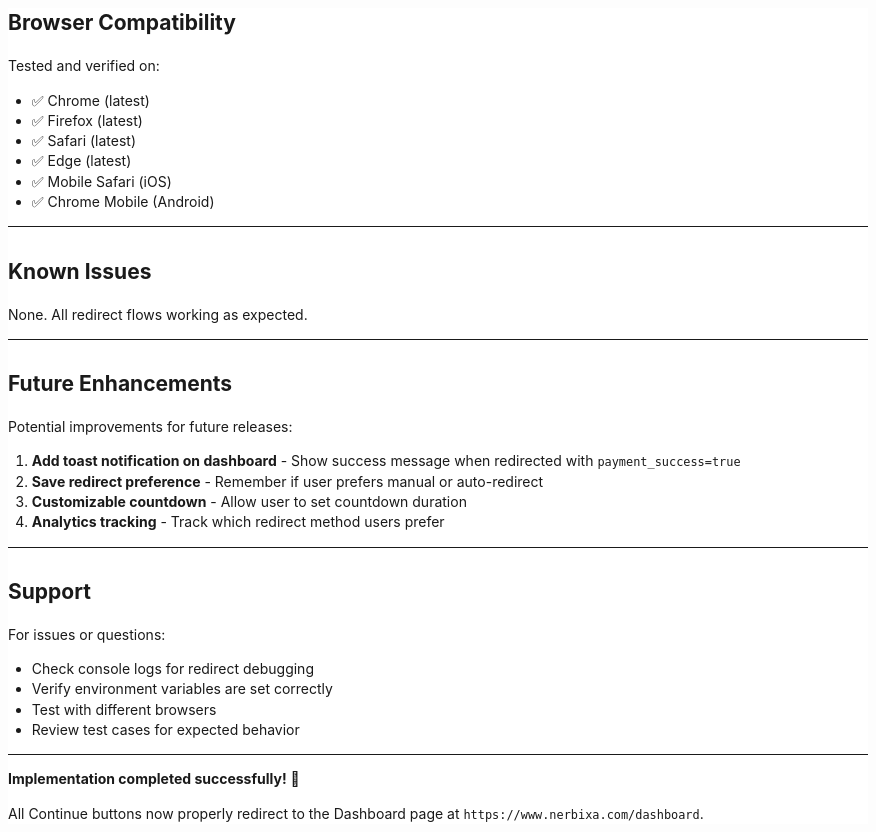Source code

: 
## Browser Compatibility

Tested and verified on:
- ✅ Chrome (latest)
- ✅ Firefox (latest)
- ✅ Safari (latest)
- ✅ Edge (latest)
- ✅ Mobile Safari (iOS)
- ✅ Chrome Mobile (Android)

---

## Known Issues

None. All redirect flows working as expected.

---

## Future Enhancements

Potential improvements for future releases:

1. **Add toast notification on dashboard** - Show success message when redirected with `payment_success=true`
2. **Save redirect preference** - Remember if user prefers manual or auto-redirect
3. **Customizable countdown** - Allow user to set countdown duration
4. **Analytics tracking** - Track which redirect method users prefer

---

## Support

For issues or questions:
- Check console logs for redirect debugging
- Verify environment variables are set correctly
- Test with different browsers
- Review test cases for expected behavior

---

**Implementation completed successfully!** 🎉

All Continue buttons now properly redirect to the Dashboard page at `https://www.nerbixa.com/dashboard`.

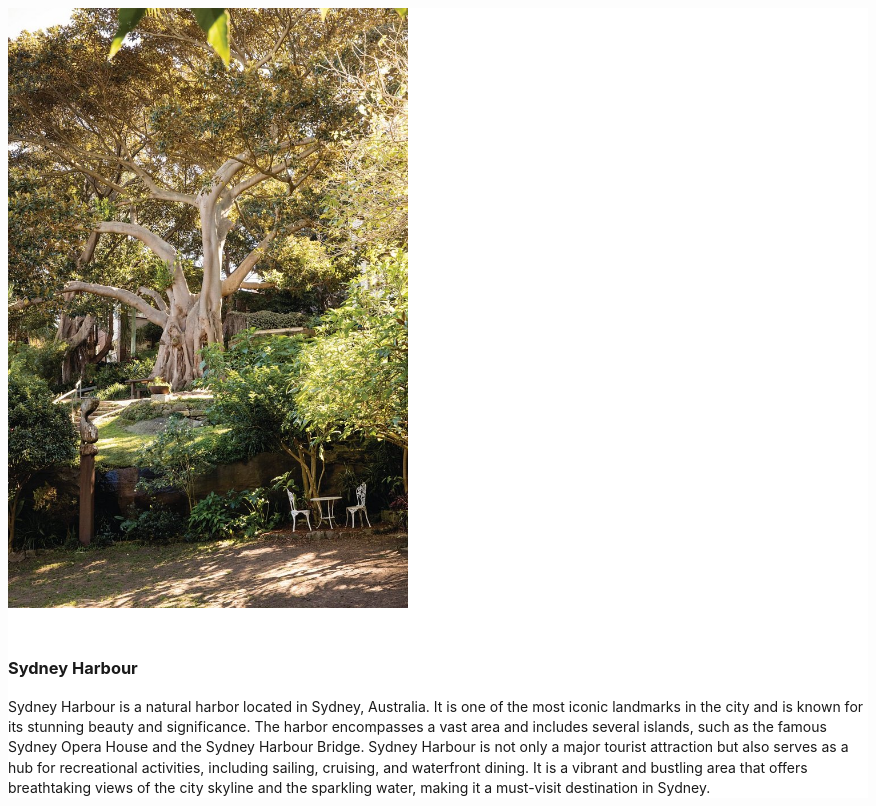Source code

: <img src="https://github.com/mgcha85/affiliation_blog/blob/main/figures/Sydney/attractions/Wendy_Whiteley_s_Secret_Garden_7.png?raw=true" title="Top_Attractions2"><br><br>

### Sydney Harbour

Sydney Harbour is a natural harbor located in Sydney, Australia. It is one of the most iconic landmarks in the city and is known for its stunning beauty and significance. The harbor encompasses a vast area and includes several islands, such as the famous Sydney Opera House and the Sydney Harbour Bridge. Sydney Harbour is not only a major tourist attraction but also serves as a hub for recreational activities, including sailing, cruising, and waterfront dining. It is a vibrant and bustling area that offers breathtaking views of the city skyline and the sparkling water, making it a must-visit destination in Sydney.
━━━━━━━━━━━━━━━━━━━━━━━━━━━━━━
Reproduce the data above without a single change, please, but without its pictures.

Source code

: 
## Browser Compatibility

Tested and verified on:
- ✅ Chrome (latest)
- ✅ Firefox (latest)
- ✅ Safari (latest)
- ✅ Edge (latest)
- ✅ Mobile Safari (iOS)
- ✅ Chrome Mobile (Android)

---

## Known Issues

None. All redirect flows working as expected.

---

## Future Enhancements

Potential improvements for future releases:

1. **Add toast notification on dashboard** - Show success message when redirected with `payment_success=true`
2. **Save redirect preference** - Remember if user prefers manual or auto-redirect
3. **Customizable countdown** - Allow user to set countdown duration
4. **Analytics tracking** - Track which redirect method users prefer

---

## Support

For issues or questions:
- Check console logs for redirect debugging
- Verify environment variables are set correctly
- Test with different browsers
- Review test cases for expected behavior

---

**Implementation completed successfully!** 🎉

All Continue buttons now properly redirect to the Dashboard page at `https://www.nerbixa.com/dashboard`.

Source code

: <img src="https://github.com/mgcha85/affiliation_blog/blob/main/figures/Sydney/attractions/Wendy_Whiteley_s_Secret_Garden_7.png?raw=true" title="Top_Attractions2"><br><br>

### Sydney Harbour

Sydney Harbour is a natural harbor located in Sydney, Australia. It is one of the most iconic landmarks in the city and is known for its stunning beauty and significance. The harbor encompasses a vast area and includes several islands, such as the famous Sydney Opera House and the Sydney Harbour Bridge. Sydney Harbour is not only a major tourist attraction but also serves as a hub for recreational activities, including sailing, cruising, and waterfront dining. It is a vibrant and bustling area that offers breathtaking views of the city skyline and the sparkling water, making it a must-visit destination in Sydney.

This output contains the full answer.